Problem to work on
Reproduce word for word the part of the climate change letter below that begins with the words containing "DEAR SIR: John" and ends with "Ireland’s agricultural production.".

DEAR SIR: John Sweeney is entitled to express his views on climate change. However accusing Matt Dempsey of playing tobacco industry tactics is misleading and grossly unfair.

He only posed the question, arising from a lecture given by a retired eminent professor of atmospheric sciences, if the science on climatic change was on a sufficiently sound basis to justify restricting Ireland’s agricultural production.

Let us pose the question as to what brought about global warming immediately after the ice age 10,000 years ago. Surely tillage operations or gas from the cow could not be held responsible. Maybe factors beyond human control such as the sun and oceans played a major part.

If so, let us adopt the null hypothesis and try to prove that this is not so but in the process we discover to the contrary. Consequently, clean energy use would have to be the focus of industrial research and agricultural research efforts would be directed to alleviating the effect of warming measures such as irrigation and the use of genetic modification.

Gene transfer from deep-rooted desert vegetation to temperate climate farm crops would, in this case, be worth considering.

If on the other hand fossil fuels and agricultural intensification were major causative factors, then research must, as a first priority, discover cheap and safe energy alternatives. The human race must be fed so it is likely that research on such crops as trees and grass, that fix carbon in equal measure, would only have a relatively small effect on climate change.

Exercise data
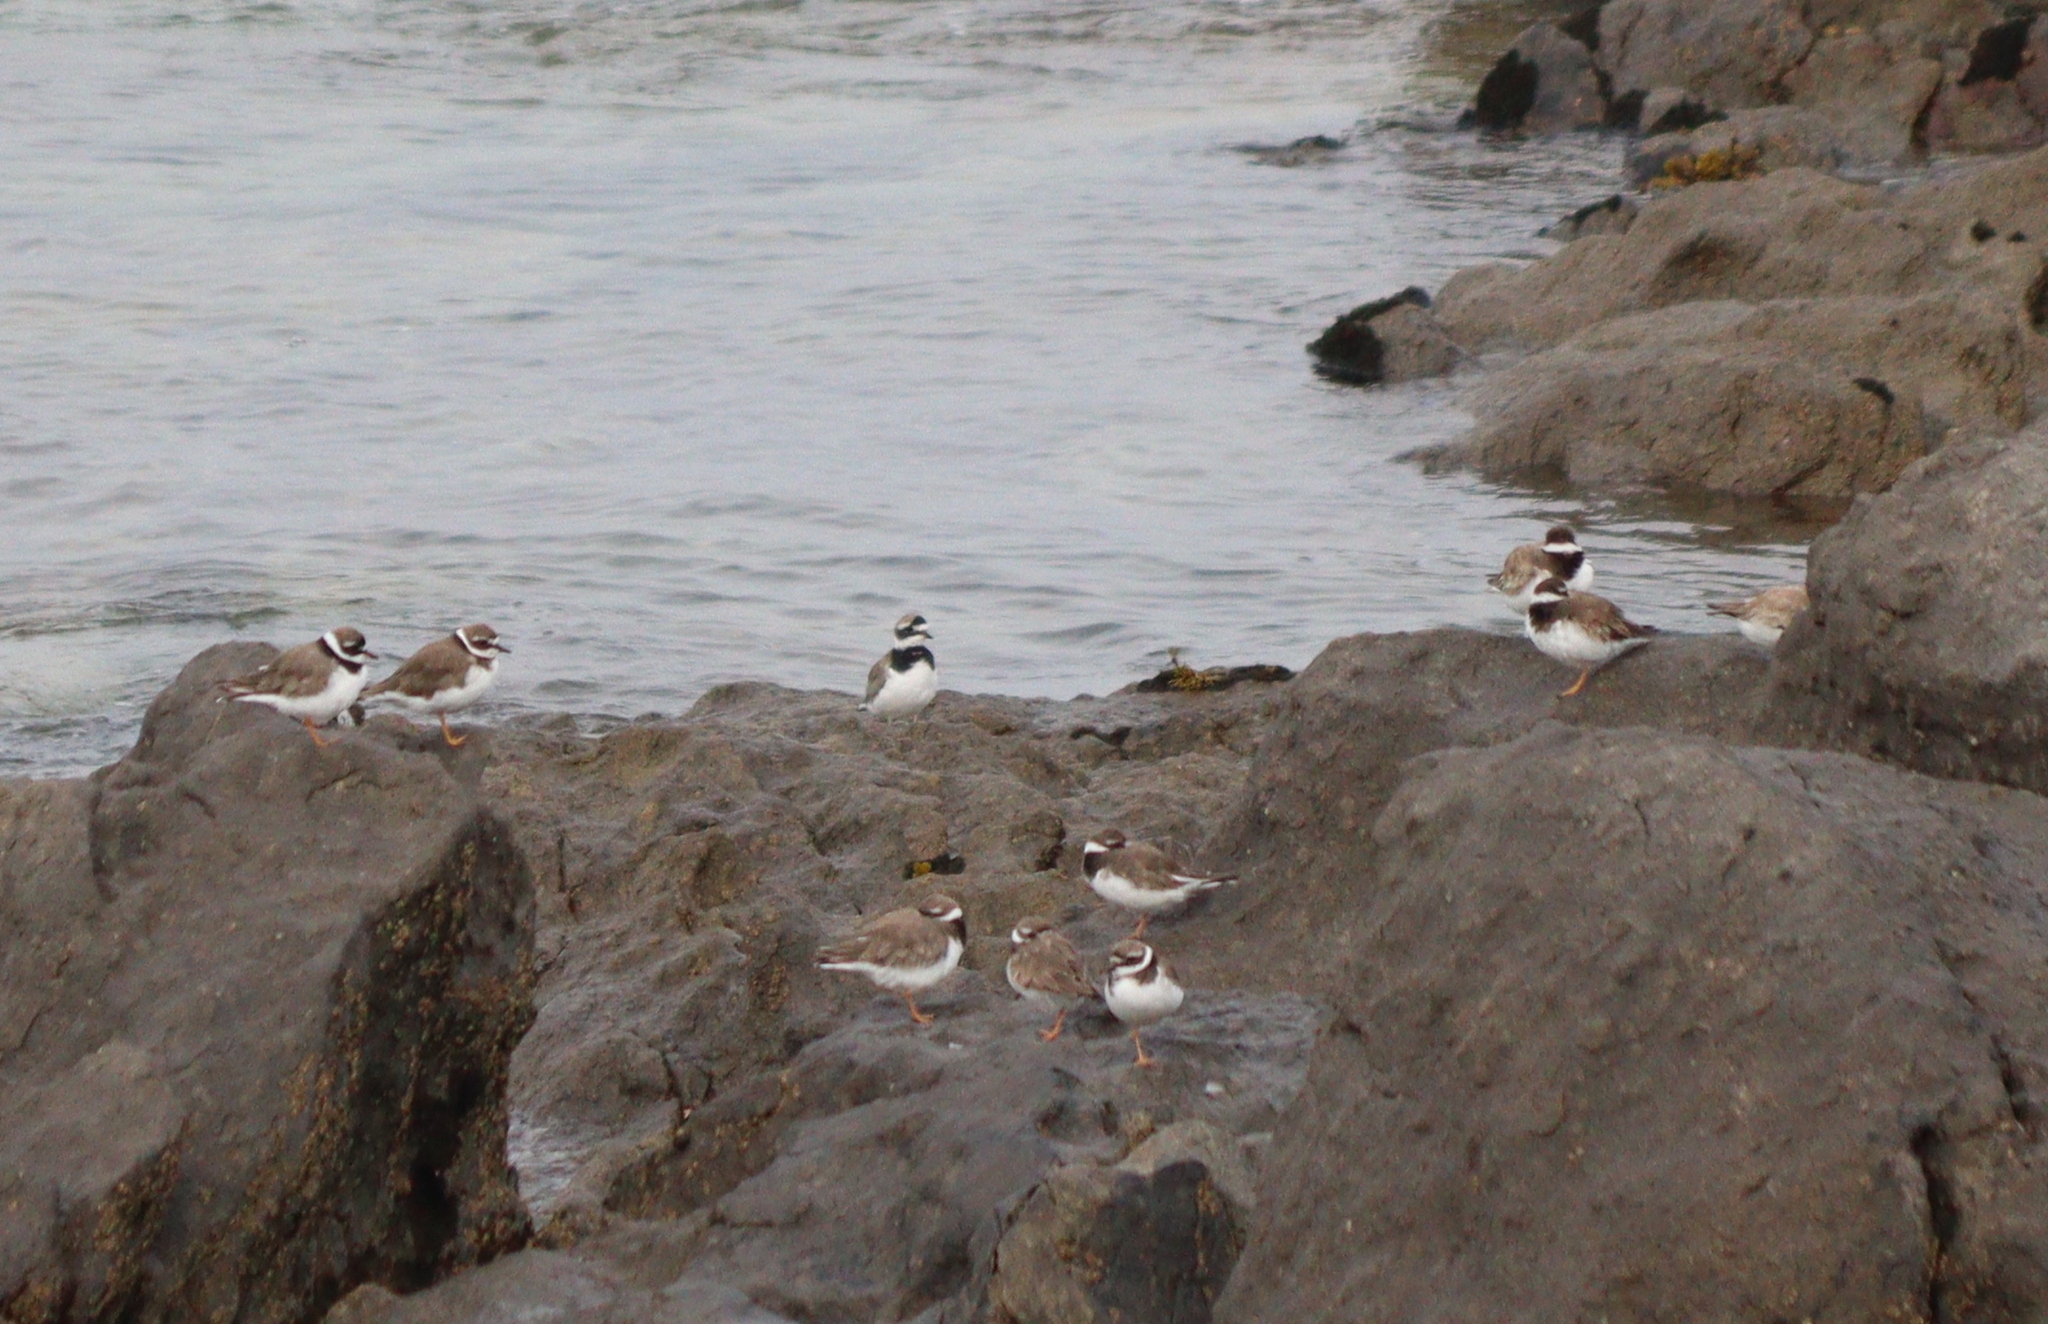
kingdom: Animalia
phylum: Chordata
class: Aves
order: Charadriiformes
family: Charadriidae
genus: Charadrius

Written answer
DEAR SIR: John Sweeney is entitled to express his views on climate change. However accusing Matt Dempsey of playing tobacco industry tactics is misleading and grossly unfair.

He only posed the question, arising from a lecture given by a retired eminent professor of atmospheric sciences, if the science on climatic change was on a sufficiently sound basis to justify restricting Ireland’s agricultural production.